For anything that starts as a document, you can shortcut step one entirely. Our walkthrough on turning any PDF into a PowerPoint covers the document-to-deck path that pairs neatly with Claude Design’s PPTX export.
Will Claude Design Replace Figma?
Short answer: not yet, and not for everyone. Figma still wins on real-time multiplayer collaboration, fine-grained component control, plugins, and the muscle memory of an entire industry. Claude Design wins on speed from idea to first draft and on design-system-aware generation. The honest take from designers shipping with both tools is simple. Claude Design replaces the first 70% of the work, meaning exploration, drafting, and brand-aware first pass. Figma still owns the last 30%: refinement, handoff, and multiplayer review.
Where it gets uncomfortable for Figma is the investor deck and landing page categories. Claude Design’s PPTX and HTML export plus Canva integration mean you can finish those categories without ever opening Figma. That is what spooked the market on April 17.
The Fello AI Angle: Both Models, One Subscription
You do not actually need a Claude Pro plan and a ChatGPT Plus plan to get both surfaces. Fello AI gives you Claude, ChatGPT, Gemini, Grok, and DeepSeek under one $9.99/month subscription, with no per-model upcharge and no juggling two separate logins. For a designer or founder running the “use both in sequence” workflow, that is $9.99/month versus $40/month for Claude Pro plus ChatGPT Plus.
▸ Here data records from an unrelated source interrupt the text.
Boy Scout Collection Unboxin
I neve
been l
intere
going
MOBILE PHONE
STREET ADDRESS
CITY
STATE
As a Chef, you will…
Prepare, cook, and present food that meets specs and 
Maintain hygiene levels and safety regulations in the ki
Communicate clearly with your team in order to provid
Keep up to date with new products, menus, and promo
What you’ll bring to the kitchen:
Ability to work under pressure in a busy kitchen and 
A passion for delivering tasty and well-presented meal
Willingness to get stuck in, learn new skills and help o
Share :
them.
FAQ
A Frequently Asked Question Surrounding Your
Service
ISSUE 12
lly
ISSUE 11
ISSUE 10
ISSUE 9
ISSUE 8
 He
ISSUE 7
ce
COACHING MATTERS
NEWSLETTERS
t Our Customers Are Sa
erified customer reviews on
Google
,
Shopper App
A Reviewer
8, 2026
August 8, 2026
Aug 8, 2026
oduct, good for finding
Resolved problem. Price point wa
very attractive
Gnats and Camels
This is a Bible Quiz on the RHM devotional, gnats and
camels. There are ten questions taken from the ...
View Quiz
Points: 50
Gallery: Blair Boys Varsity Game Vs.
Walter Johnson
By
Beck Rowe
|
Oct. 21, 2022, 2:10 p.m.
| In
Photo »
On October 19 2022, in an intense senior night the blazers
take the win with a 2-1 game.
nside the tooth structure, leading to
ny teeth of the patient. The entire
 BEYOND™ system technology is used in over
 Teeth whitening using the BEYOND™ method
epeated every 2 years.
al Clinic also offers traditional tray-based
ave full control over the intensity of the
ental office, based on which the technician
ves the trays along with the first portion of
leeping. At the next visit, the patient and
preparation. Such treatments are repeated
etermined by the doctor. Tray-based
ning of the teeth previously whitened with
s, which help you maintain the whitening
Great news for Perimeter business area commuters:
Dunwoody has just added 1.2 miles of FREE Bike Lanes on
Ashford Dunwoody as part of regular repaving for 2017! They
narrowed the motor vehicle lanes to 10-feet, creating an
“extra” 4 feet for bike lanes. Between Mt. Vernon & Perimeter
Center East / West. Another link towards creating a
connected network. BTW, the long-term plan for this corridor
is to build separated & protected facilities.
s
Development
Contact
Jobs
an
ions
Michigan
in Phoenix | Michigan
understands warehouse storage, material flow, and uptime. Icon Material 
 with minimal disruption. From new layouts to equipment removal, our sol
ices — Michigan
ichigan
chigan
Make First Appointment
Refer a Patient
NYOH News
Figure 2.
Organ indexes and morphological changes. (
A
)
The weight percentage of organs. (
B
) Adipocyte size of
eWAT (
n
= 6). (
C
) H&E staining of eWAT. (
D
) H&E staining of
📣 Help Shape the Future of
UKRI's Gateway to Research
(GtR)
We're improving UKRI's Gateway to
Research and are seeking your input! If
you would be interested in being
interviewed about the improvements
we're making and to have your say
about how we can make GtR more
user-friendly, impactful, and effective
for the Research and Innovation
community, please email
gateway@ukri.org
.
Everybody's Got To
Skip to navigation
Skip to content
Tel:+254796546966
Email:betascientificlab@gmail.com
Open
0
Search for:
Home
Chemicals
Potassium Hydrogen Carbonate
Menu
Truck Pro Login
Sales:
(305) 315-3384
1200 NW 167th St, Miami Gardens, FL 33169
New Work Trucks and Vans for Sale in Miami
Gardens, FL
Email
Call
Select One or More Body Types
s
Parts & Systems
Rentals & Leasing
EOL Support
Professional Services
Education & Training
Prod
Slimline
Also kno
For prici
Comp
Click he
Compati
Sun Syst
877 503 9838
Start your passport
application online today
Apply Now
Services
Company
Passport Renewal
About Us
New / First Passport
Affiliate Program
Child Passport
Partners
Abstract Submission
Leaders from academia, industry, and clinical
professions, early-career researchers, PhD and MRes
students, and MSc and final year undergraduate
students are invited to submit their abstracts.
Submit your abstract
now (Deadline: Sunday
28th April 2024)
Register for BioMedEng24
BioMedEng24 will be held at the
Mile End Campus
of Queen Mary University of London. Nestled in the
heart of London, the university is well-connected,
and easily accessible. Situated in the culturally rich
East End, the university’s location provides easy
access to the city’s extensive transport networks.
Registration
The trade-off: Fello AI does not give you the full Claude Design canvas surface or the Thinking-mode API features, since those run on Anthropic’s and OpenAI’s web products. What you get is the conversational power of both models in one fast Mac, iPhone, and iPad app, which covers most real-world prompting work. If you also want native Claude on your laptop, our breakdown of Claude on Mac covers the desktop options. For where these tools sit in the broader landscape, see our running rankings of the best AI models in April 2026.
Conclusion
If you are picking one tool today, pick by deliverable, not by brand. Claude Design is the clear winner for slides, prototypes, mockups, landing pages, and design systems. ChatGPT Images 2.0 is the clear winner for hero images, banners, infographics, and any single-image output where text rendering matters. Most serious workflows will use both, and the cheapest way to do that is one Fello AI subscription instead of two single-vendor plans.
The market is moving fast. DALL-E 3 retires May 12, 2026, Claude Design’s starter credits expire July 17, 2026, and both products are still in early research preview phases. Bookmark this page; we will refresh the comparison after the first quotas reset and after Anthropic and OpenAI ship the next round of updates.
FAQ
Is ChatGPT Images 2.0 better than Claude Design?
Neither is better overall. ChatGPT Images 2.0 wins for single-image work like hero shots, banners, and infographics with text. Claude Design wins for multi-page work like slide decks, prototypes, mockups, and design systems. Pick by deliverable.
Can Claude Design export to PowerPoint?
Yes. Claude Design exports to PPTX, PDF, Canva, standalone HTML, and ZIP project files. PPTX export means you can open the deck in PowerPoint, Google Slides, or Keynote without conversion.
Is ChatGPT Images 2.0 free?
Instant mode is available on the Free tier with a rolling rate limit of roughly 3 to 10 images per 3-hour window. Thinking mode, which adds web search, multi-image batching, and output verification, requires ChatGPT Plus at $20/month or higher.
What is Claude Design’s weekly limit?
Claude Design is metered separately from regular Claude. Each user gets a recurring weekly allowance that resets every seven days. The launch starter credit covers roughly 20 typical prompts and expires July 17, 2026. Admins on Team and Enterprise plans can buy extra capacity at API rates.
Can Claude Design replace Figma?
For the first 70% of design work, exploration, drafting, and brand-consistent first passes, Claude Design now competes directly with Figma. For real-time multiplayer collaboration, fine-grained component control, and the last 30% of polish, Figma still leads.